Bien que l’abus ne soit pas explicitement indiqué avant les derniers chapitres, le roman est plein de pressentiments dès la première page. « Mes parents étaient des menteurs », dit Ruthie dans le premier paragraphe, apparemment parce qu’ils ont essayé de cacher leur héritage juif et italien à leurs voisins. Pourtant, nous savons, d’après la colère étroitement enroulée de ces premières phrases, qu’il doit y avoir plus que cela. Il se déroule comme une version beaucoup plus sombre de Roald Dahl Mathilde – seulement dit à une vitesse glaciale, sans que Miss Honey ne vienne à la rescousse.

Le père de Ruthie est un comptable à court d’argent et sa mère est une femme au foyer déprimée. Pendant une grande partie de son enfance, la famille est au bord de la pauvreté, dépendante des voyages à la décharge pour les fournitures scolaires. Mais sa mère narcissique a la folie des grandeurs. Après avoir ramené un catalogue de montres-bracelets abandonnées, elle le repasse et le pose juste de travers sur la table basse « comme si quelqu’un l’avait lu et l’avait posé négligemment ».

Ruthie, une enfant unique, répertorie soigneusement (sans pitié, pourrait-on dire) tout ce qu’elle voit et entend, du corps grumeleux de sa mère dans sa chemise de nuit brillante aux dîners gênants chez ses amis d’école plus riches. Mais elle ne comprend pas nécessairement ce dont elle est témoin.

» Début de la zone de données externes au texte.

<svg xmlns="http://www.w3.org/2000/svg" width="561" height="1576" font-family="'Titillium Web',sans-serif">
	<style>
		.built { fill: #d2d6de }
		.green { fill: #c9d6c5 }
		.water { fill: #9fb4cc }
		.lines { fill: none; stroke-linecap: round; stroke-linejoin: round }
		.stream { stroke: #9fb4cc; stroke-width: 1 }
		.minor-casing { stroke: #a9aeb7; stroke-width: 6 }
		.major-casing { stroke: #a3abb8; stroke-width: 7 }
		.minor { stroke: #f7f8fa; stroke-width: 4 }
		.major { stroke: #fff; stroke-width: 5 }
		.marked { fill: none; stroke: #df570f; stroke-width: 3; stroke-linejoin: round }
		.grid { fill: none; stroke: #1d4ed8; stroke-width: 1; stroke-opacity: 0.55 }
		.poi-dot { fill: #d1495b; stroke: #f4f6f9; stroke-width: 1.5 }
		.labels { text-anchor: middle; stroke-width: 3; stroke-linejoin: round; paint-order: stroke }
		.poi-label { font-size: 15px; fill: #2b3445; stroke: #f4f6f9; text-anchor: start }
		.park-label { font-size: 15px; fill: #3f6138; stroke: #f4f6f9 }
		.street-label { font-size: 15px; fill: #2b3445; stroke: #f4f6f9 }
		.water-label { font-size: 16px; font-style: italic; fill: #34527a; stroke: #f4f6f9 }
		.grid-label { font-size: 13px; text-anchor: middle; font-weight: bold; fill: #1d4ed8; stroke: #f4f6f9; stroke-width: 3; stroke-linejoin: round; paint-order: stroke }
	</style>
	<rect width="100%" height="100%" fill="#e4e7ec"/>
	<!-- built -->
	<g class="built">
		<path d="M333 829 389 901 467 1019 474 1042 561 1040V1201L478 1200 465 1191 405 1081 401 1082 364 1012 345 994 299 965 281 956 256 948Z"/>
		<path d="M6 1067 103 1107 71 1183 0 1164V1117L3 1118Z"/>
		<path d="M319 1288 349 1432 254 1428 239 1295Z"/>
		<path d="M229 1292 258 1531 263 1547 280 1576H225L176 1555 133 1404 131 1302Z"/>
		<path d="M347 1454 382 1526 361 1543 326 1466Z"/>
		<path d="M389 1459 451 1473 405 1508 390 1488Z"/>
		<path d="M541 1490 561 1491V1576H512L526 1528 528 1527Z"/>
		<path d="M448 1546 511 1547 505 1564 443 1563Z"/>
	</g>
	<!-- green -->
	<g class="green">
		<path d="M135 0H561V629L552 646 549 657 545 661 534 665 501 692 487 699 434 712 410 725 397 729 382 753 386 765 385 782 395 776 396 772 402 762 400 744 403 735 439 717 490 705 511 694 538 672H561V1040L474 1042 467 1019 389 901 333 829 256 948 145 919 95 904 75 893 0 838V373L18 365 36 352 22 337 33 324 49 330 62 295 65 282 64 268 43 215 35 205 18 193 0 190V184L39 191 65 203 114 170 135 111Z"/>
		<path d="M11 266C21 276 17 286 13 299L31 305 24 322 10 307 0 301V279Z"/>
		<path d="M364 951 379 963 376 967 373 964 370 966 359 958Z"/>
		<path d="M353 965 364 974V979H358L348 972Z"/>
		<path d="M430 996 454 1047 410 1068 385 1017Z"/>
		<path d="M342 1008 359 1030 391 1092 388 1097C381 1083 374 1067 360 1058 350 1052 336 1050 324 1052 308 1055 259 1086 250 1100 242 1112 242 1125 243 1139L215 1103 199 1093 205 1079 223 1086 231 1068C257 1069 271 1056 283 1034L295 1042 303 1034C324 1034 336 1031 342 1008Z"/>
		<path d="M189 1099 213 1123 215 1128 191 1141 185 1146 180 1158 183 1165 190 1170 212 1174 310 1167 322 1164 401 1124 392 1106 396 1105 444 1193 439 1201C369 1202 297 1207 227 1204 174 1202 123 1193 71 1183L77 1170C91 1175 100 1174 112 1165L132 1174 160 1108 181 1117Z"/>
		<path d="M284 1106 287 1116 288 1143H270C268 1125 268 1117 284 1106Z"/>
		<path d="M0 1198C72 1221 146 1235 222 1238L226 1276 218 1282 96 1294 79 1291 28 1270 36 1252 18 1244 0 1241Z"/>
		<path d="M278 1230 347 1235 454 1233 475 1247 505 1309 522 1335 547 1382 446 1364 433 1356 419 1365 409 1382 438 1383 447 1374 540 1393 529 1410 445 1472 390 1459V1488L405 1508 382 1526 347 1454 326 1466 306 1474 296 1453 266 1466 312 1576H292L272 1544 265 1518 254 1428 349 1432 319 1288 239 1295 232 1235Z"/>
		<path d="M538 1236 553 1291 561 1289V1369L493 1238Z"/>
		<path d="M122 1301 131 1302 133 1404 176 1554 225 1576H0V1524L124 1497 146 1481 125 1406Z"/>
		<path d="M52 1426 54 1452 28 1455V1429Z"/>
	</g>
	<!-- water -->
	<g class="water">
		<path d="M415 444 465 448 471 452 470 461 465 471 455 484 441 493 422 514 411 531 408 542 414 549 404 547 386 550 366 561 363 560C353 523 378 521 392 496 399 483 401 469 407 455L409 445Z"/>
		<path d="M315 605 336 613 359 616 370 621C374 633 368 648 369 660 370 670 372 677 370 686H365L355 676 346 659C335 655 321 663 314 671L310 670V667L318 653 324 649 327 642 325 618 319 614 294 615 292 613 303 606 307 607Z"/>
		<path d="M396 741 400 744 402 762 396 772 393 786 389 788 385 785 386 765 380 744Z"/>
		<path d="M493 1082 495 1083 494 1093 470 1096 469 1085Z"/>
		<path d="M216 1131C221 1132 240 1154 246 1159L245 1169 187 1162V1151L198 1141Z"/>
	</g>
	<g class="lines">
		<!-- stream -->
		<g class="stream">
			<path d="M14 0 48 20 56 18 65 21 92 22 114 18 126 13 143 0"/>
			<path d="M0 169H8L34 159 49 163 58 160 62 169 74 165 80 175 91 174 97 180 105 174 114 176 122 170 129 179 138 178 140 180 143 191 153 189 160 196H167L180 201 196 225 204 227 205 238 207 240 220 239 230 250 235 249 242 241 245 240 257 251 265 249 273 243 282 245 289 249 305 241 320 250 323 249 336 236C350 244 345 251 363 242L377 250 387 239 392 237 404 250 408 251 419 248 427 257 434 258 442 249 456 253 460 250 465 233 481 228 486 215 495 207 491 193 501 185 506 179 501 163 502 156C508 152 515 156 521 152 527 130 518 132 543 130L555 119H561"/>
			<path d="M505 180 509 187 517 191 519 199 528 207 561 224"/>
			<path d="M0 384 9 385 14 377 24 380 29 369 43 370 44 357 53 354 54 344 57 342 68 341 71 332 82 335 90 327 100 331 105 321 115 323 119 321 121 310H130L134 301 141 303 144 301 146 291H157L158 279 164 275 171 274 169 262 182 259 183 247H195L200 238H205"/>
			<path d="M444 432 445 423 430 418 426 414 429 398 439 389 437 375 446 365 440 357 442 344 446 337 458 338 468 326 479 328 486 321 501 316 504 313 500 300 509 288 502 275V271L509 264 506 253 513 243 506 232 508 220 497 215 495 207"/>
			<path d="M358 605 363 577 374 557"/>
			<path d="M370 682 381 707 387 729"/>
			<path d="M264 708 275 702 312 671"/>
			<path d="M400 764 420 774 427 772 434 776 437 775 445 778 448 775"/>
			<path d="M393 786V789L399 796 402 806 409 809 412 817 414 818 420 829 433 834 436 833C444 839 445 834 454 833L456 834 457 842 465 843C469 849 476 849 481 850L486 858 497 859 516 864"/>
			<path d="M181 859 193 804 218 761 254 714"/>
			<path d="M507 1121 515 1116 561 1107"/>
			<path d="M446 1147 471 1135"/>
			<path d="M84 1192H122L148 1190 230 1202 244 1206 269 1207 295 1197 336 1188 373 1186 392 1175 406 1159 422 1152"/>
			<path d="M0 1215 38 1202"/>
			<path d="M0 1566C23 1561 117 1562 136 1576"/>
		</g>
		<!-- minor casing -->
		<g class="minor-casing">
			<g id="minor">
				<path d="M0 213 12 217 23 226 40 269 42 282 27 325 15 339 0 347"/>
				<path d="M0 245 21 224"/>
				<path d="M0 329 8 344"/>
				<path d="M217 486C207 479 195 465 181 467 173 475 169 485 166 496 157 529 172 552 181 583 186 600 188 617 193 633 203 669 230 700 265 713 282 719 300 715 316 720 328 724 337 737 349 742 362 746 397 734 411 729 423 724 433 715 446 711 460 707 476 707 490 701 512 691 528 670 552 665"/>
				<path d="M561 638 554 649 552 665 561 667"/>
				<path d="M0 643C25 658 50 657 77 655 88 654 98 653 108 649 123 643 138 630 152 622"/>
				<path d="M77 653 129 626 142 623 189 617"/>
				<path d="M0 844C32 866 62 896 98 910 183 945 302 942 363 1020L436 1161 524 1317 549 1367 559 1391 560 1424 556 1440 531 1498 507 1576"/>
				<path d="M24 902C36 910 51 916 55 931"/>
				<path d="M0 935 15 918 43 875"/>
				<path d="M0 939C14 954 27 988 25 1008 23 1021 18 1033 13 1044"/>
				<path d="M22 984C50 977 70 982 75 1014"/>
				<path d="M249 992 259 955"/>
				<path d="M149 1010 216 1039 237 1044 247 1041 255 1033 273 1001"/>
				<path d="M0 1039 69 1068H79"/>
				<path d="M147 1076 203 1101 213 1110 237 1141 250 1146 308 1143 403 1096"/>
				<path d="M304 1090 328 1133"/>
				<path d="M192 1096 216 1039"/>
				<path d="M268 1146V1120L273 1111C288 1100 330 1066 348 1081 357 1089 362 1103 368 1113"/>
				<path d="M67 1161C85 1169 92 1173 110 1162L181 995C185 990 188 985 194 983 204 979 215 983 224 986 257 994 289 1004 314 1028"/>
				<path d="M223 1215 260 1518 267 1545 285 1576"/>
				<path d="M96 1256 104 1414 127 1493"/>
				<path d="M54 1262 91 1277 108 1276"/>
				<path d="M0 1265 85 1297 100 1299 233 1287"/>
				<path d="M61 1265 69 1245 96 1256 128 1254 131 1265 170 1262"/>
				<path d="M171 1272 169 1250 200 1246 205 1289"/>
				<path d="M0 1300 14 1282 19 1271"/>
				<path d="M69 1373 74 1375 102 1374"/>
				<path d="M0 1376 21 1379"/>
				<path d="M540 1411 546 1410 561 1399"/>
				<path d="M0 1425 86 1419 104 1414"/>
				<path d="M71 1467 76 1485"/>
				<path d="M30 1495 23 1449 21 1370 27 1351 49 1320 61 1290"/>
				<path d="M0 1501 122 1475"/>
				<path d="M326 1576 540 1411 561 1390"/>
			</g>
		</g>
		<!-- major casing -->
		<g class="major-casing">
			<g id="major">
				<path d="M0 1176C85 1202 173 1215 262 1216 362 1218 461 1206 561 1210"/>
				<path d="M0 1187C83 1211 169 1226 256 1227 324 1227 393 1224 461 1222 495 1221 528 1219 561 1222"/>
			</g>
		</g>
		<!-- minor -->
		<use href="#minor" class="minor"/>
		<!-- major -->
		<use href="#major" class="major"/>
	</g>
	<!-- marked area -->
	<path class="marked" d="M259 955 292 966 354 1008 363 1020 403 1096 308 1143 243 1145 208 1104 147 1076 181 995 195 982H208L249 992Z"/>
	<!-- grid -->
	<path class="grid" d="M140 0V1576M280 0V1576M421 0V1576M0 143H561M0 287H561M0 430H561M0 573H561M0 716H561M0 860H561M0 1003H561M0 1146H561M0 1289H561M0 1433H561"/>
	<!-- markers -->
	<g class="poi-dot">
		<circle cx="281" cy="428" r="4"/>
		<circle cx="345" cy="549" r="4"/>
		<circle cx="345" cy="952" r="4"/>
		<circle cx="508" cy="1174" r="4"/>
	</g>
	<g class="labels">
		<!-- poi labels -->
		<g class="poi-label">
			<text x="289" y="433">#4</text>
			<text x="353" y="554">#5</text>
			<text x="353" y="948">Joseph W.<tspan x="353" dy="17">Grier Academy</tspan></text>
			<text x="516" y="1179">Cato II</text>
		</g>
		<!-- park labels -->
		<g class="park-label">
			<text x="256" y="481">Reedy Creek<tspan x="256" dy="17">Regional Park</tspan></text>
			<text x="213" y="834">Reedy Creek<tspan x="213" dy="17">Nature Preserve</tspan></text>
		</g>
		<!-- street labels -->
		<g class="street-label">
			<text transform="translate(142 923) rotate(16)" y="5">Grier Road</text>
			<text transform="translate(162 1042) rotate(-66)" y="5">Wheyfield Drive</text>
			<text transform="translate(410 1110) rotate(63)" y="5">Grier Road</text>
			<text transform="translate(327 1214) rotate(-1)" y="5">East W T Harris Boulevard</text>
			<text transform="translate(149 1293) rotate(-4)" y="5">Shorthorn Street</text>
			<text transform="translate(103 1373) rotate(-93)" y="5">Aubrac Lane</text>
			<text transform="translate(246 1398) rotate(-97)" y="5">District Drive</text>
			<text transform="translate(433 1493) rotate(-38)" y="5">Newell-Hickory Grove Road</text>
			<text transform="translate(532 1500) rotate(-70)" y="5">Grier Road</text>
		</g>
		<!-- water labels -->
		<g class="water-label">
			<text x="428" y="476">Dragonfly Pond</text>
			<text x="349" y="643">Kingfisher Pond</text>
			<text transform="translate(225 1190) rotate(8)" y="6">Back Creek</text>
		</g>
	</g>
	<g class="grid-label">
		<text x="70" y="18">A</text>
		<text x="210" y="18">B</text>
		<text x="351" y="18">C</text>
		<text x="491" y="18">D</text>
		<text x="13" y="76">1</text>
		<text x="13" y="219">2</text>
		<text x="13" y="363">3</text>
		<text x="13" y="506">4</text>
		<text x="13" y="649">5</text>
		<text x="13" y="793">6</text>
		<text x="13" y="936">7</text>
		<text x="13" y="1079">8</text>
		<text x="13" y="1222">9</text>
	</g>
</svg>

Pour la plus grande partie du roman, l’histoire d’abus existe dans ses omissions, dans ce qui n’est pas dit. Dans une vignette, Ruthie se souvient : « Nous n’étions plus si jeunes, mais le père de Bee la laissait toujours s’asseoir sur ses genoux comme un enfant et faire semblant de conduire sa voiture de sport. Quand il conduisait, il dirigeait le volant avec seulement ses pouces, pour nous montrer qu’il le pouvait. Ce n’est que des années plus tard que Ruthie comprend que toute l’attention qu’elle et ses amis ont reçue des hommes adultes « était teintée de sexe ». Les rencontres bouleversantes avec des pères indiscrets, des oncles joyeux et des professeurs de gym lubriques sont balayées comme de rares aberrations, aidant à maintenir le silence autour des abus.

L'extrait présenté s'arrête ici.